## Problem Description and Formulation

The problem is a linear programming optimization problem. The goal is to maximize profit by determining the number of police officer costumes and fireman costumes a store should make, given certain constraints.

### Decision Variables

- \(x\): The number of police officer costumes to make.
- \(y\): The number of fireman costumes to make.

### Objective Function

The profit per police officer costume is $10, and the profit per fireman costume is $12. The objective is to maximize the total profit \(P\), which can be represented as:
\[ P = 10x + 12y \]

### Constraints

1. **Time Constraint**: It takes 10 minutes to make a police officer costume and 12 minutes to make a fireman costume.
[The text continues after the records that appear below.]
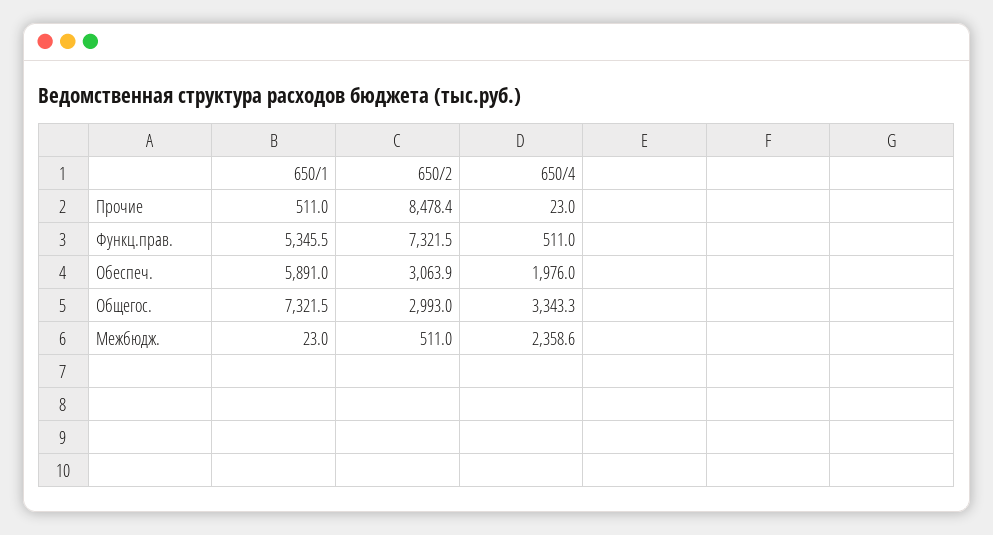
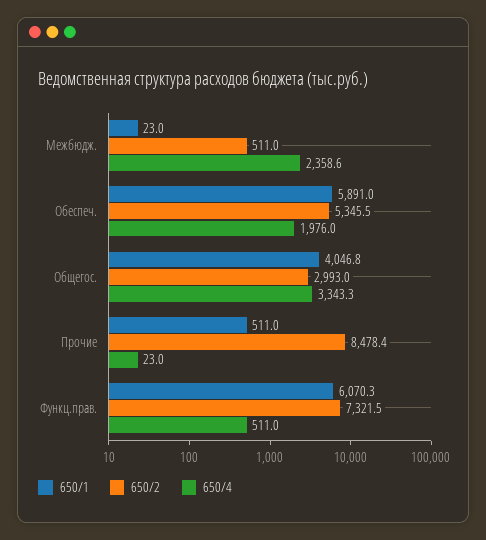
650/1, Функц.прав.: 5345.5 -> 6070.3
650/2, Обеспеч.: 3063.9 -> 5345.5
650/1, Общегос.: 7321.5 -> 4046.8

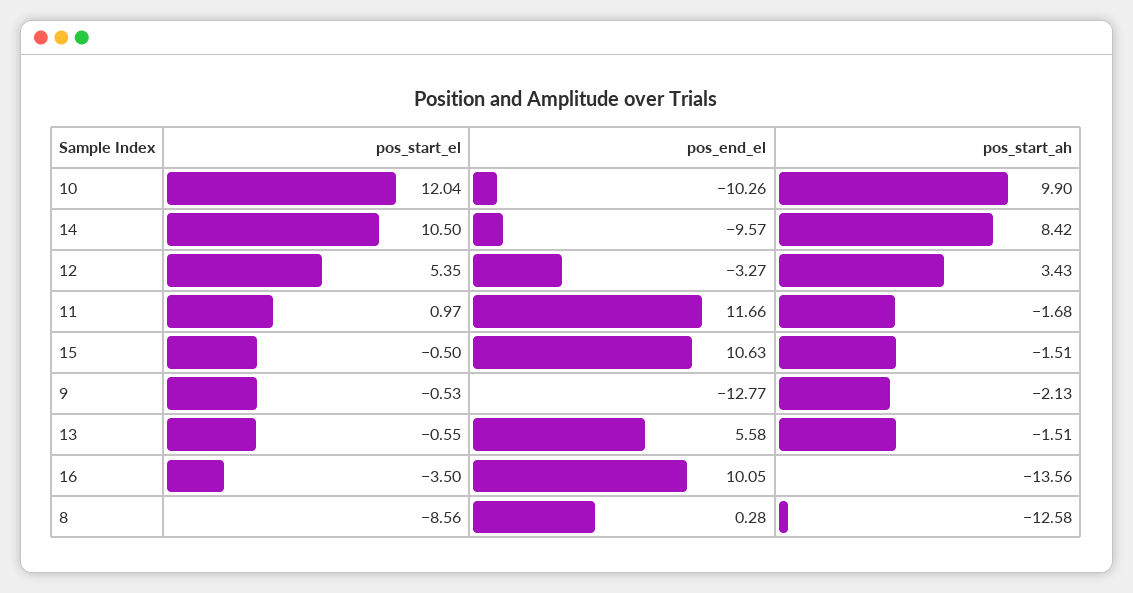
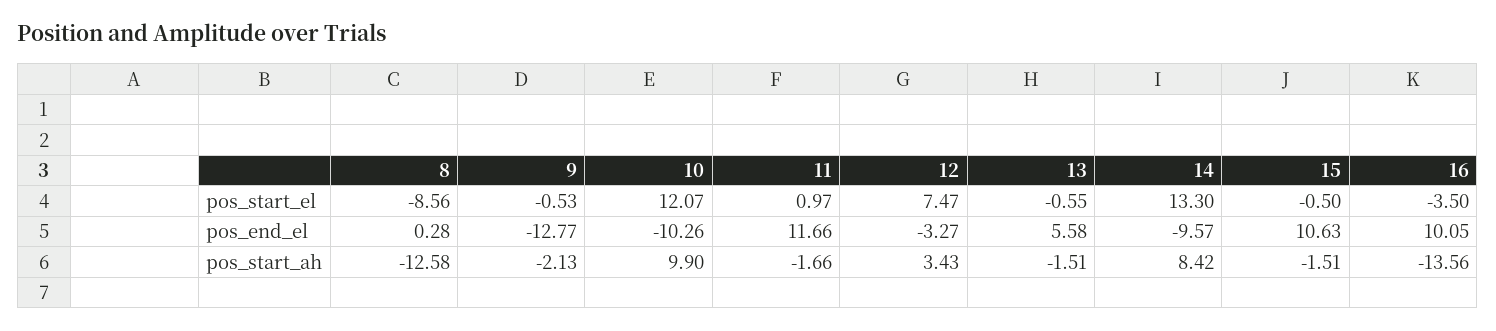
pos_start_el, 10: 12.04 -> 12.07
pos_start_el, 14: 10.5 -> 13.3
pos_start_el, 12: 5.35 -> 7.47
pos_start_ah, 11: -1.68 -> -1.66

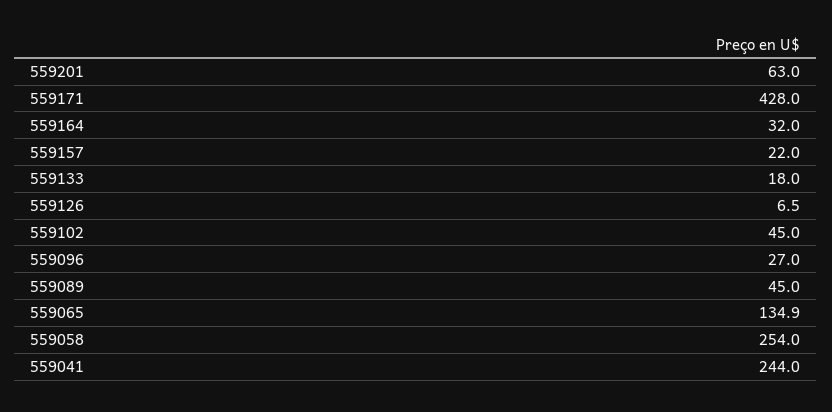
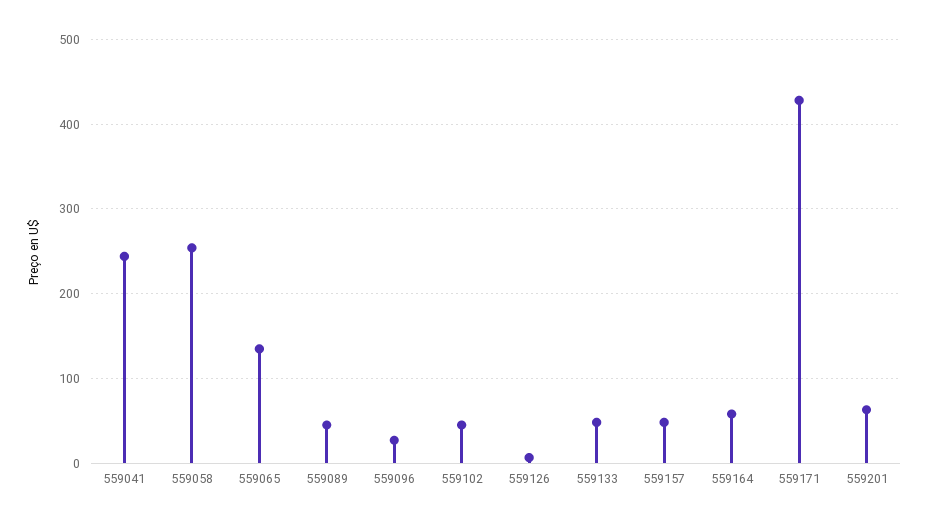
559164: 32 -> 60
559157: 22 -> 50
559133: 18 -> 50

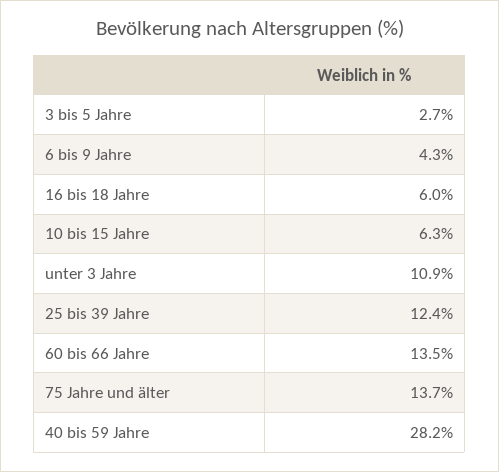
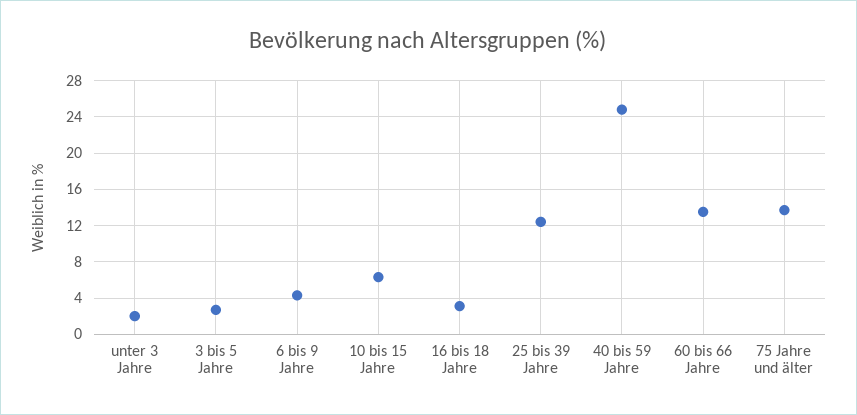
16 bis 18 Jahre: 6 -> 3
unter 3 Jahre: 10.9 -> 2
40 bis 59 Jahre: 28.2 -> 25

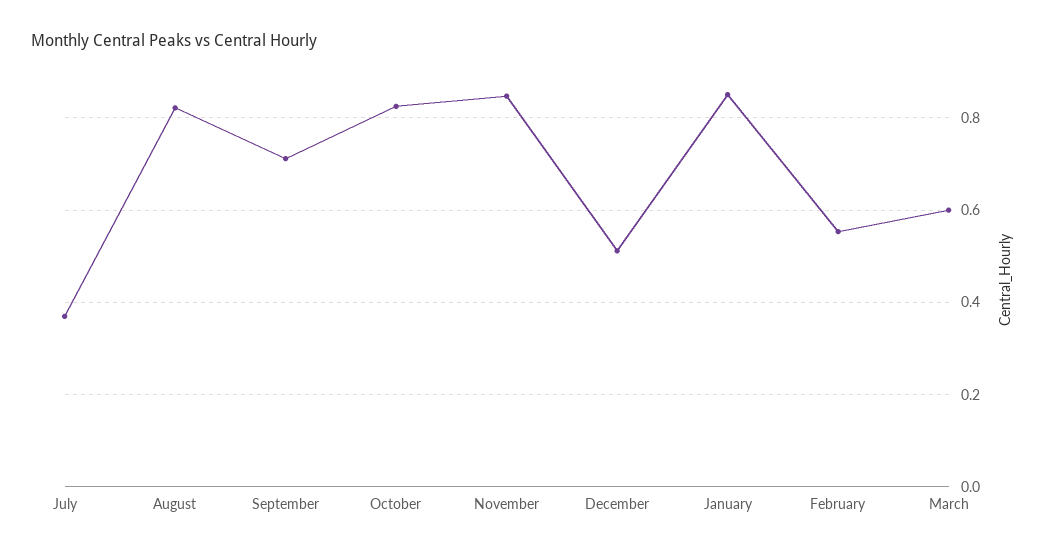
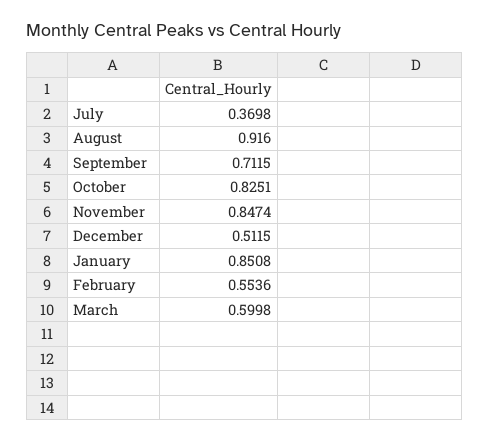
August: 0.82 -> 0.916

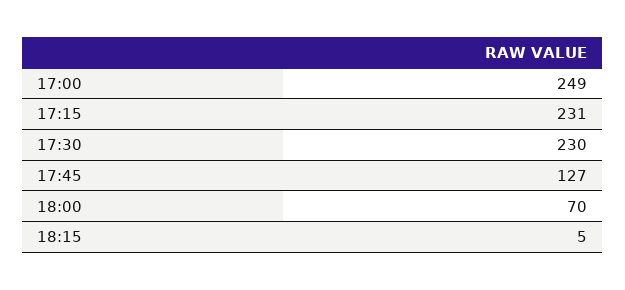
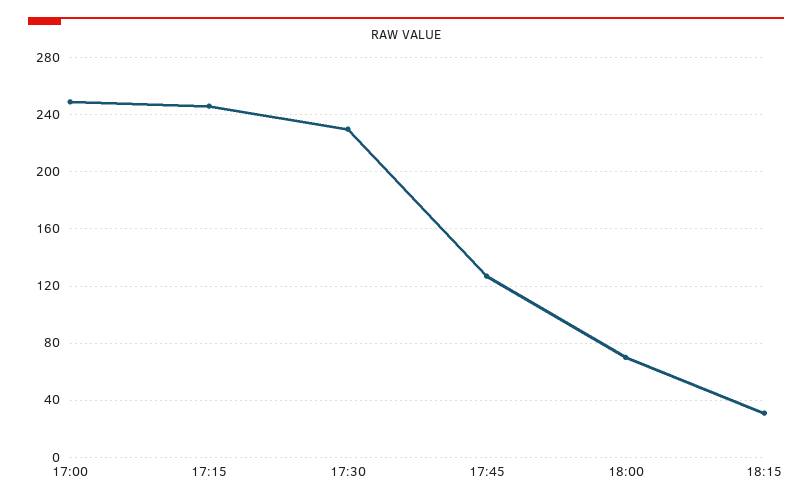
17:15: 231 -> 245
18:15: 5 -> 30

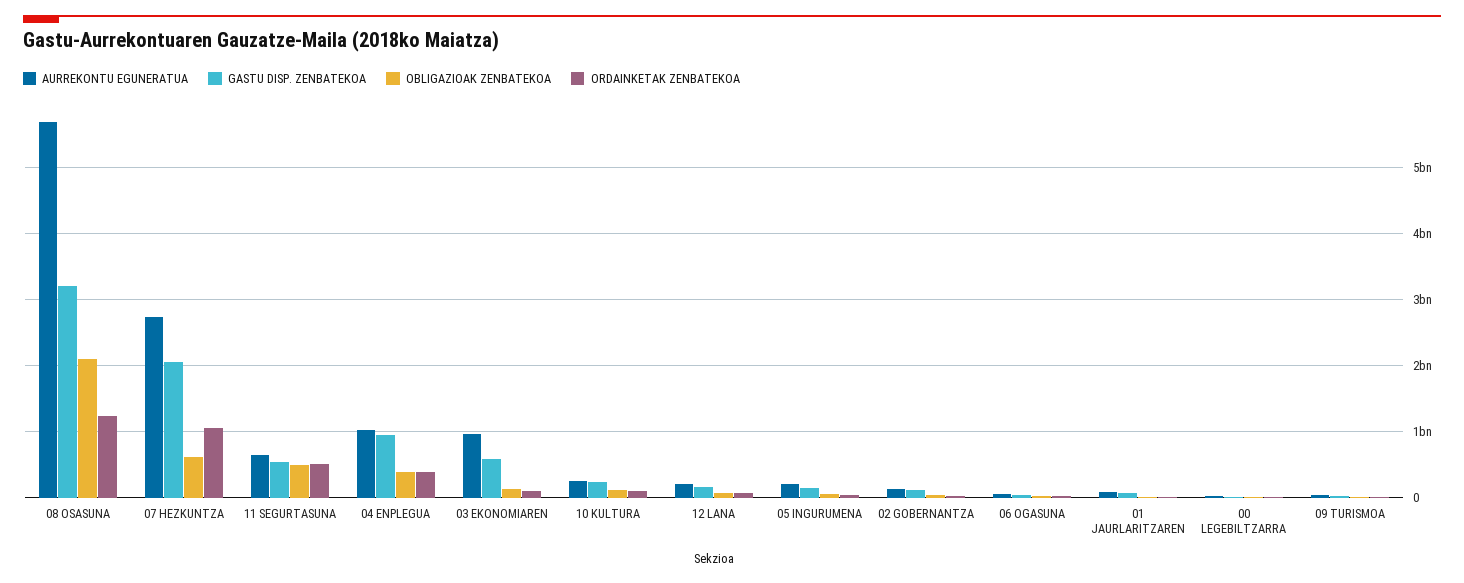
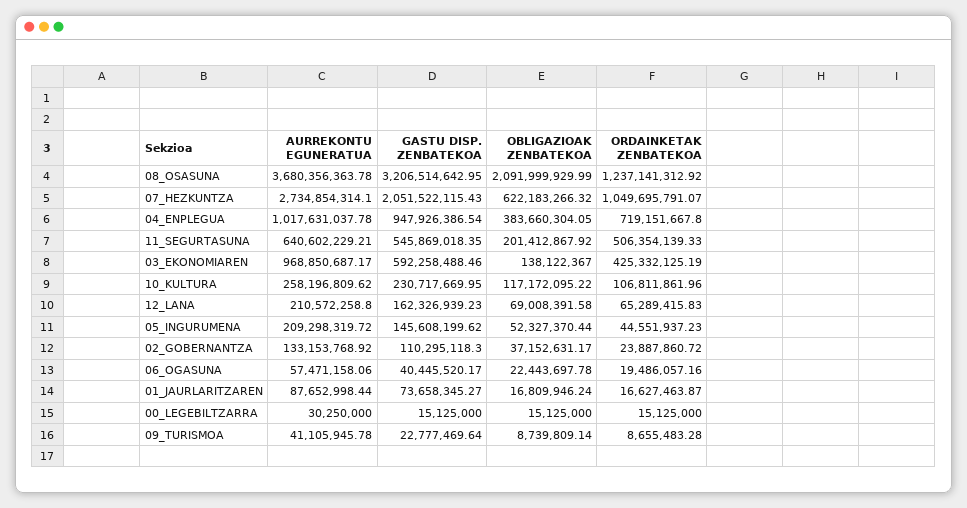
AURREKONTU EGUNERATUA, 08 OSASUNA: 5700000000 -> 3680356363.78
OBLIGAZIOAK ZENBATEKOA, 11 SEGURTASUNA: 500000000 -> 201412867.92
ORDAINKETAK ZENBATEKOA, 04 ENPLEGUA: 400000000 -> 719151667.8
ORDAINKETAK ZENBATEKOA, 03 EKONOMIAREN: 100000000 -> 425332125.19

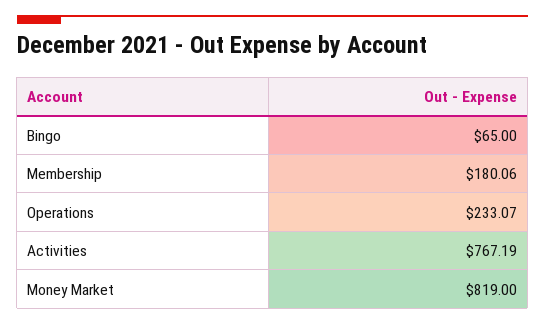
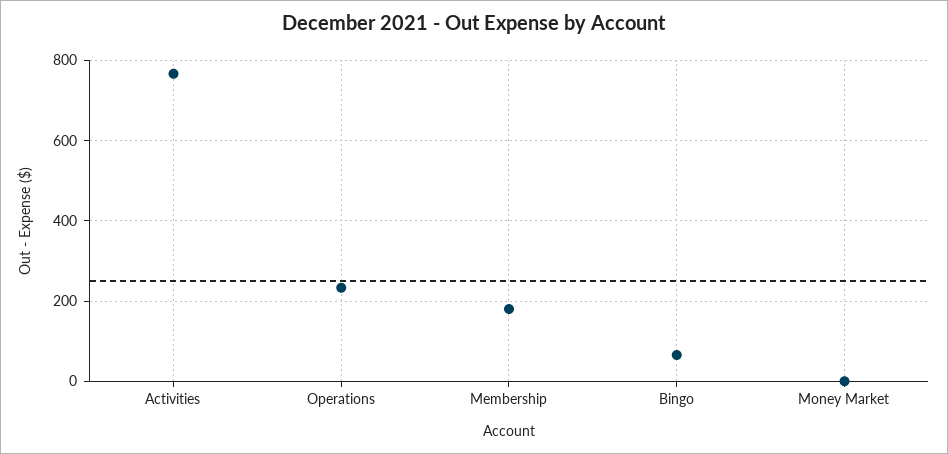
Money Market: 819 -> 0

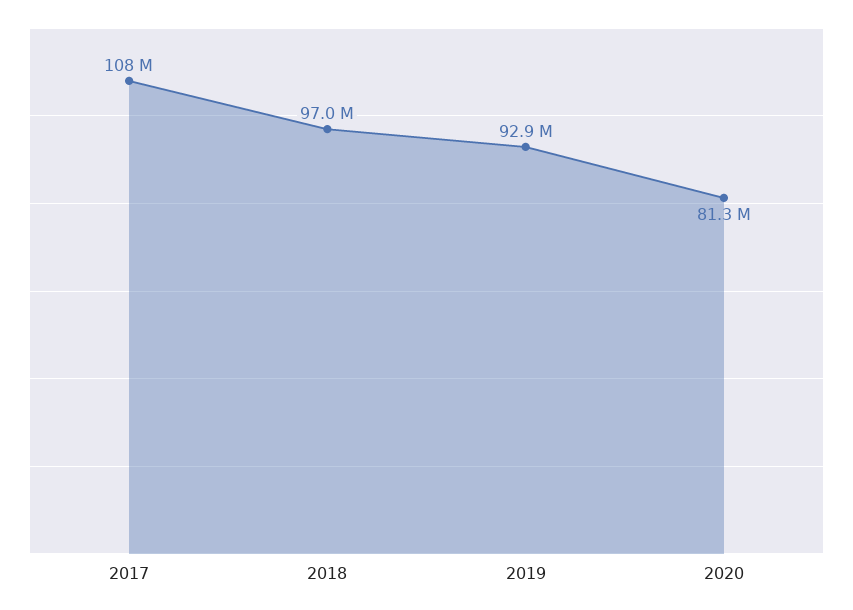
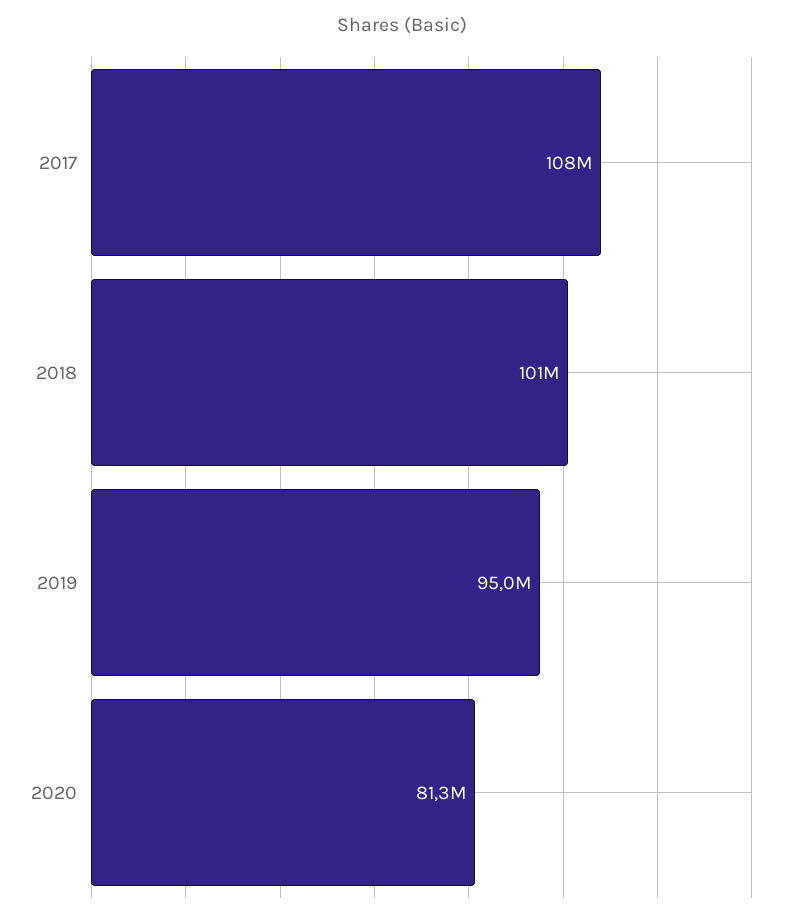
2018: 97000000 -> 101000000
2019: 92900000 -> 95000000

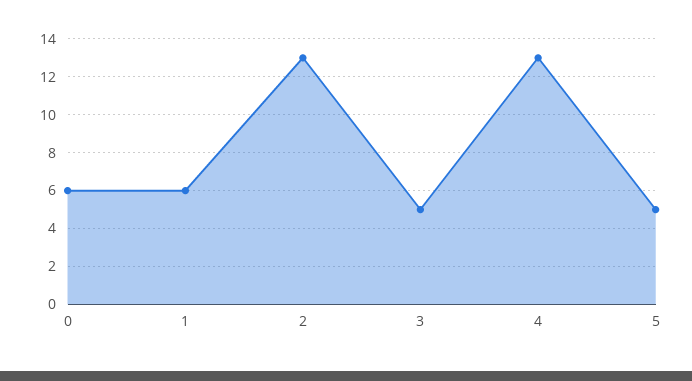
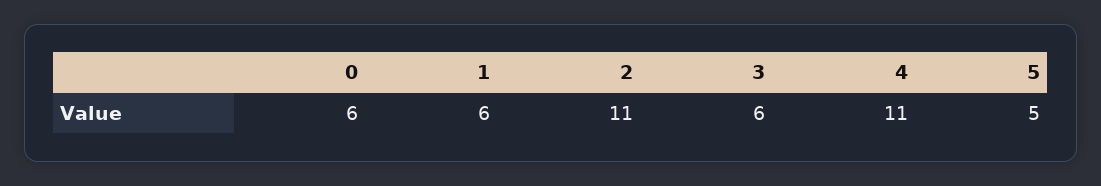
2: 13 -> 11
3: 5 -> 6
4: 13 -> 11

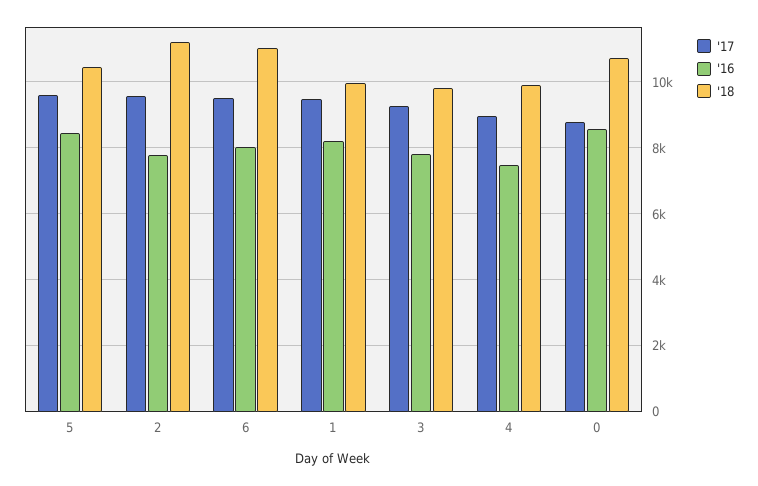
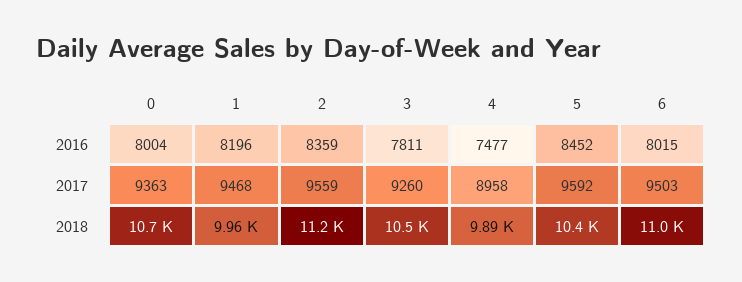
'16, 2: 7800 -> 8359
'18, 3: 9800 -> 10500
'17, 0: 8800 -> 9363
'16, 0: 8600 -> 8004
The store has 3000 minutes available.
\[ 10x + 12y \leq 3000 \]

2. **Popularity Constraint**: The store must make at least 3 times as many fireman costumes as police officer costumes.
\[ y \geq 3x \]

3. **Non-Negativity Constraint**: The number of costumes cannot be negative.
\[ x \geq 0, y \geq 0 \]

## Gurobi Code

To solve this problem using Gurobi in Python, we can use the following code:

```python
import gurobi

def solve_costume_problem():
    # Create a new model
    model = gurobi.Model()

    # Define the decision variables
    x = model.addVar(lb=0, name="Police_Officer_Costumes")
    y = model.addVar(lb=0, name="Fireman_Costumes")

    # Objective function: Maximize profit
    model.setObjective(10*x + 12*y, gurobi.GRB.MAXIMIZE)

    # Time constraint
    model.addConstr(10*x + 12*y <= 3000, name="Time_Constraint")

    # Popularity constraint
    model.addConstr(y >= 3*x, name="Popularity_Constraint")

    # Optimize the model
    model.optimize()

    # Check if the model is optimized
    if model.status == gurobi.GRB.OPTIMAL:
        print(f"Optimal Solution:")
        print(f"Police Officer Costumes: {x.varValue}")
        print(f"Fireman Costumes: {y.varValue}")
        print(f"Max Profit: {model.objVal}")
    else:
        print("The model is infeasible.")

solve_costume_problem()
```

This code defines the optimization problem using Gurobi's Python interface, solves it, and prints out the optimal solution if one exists.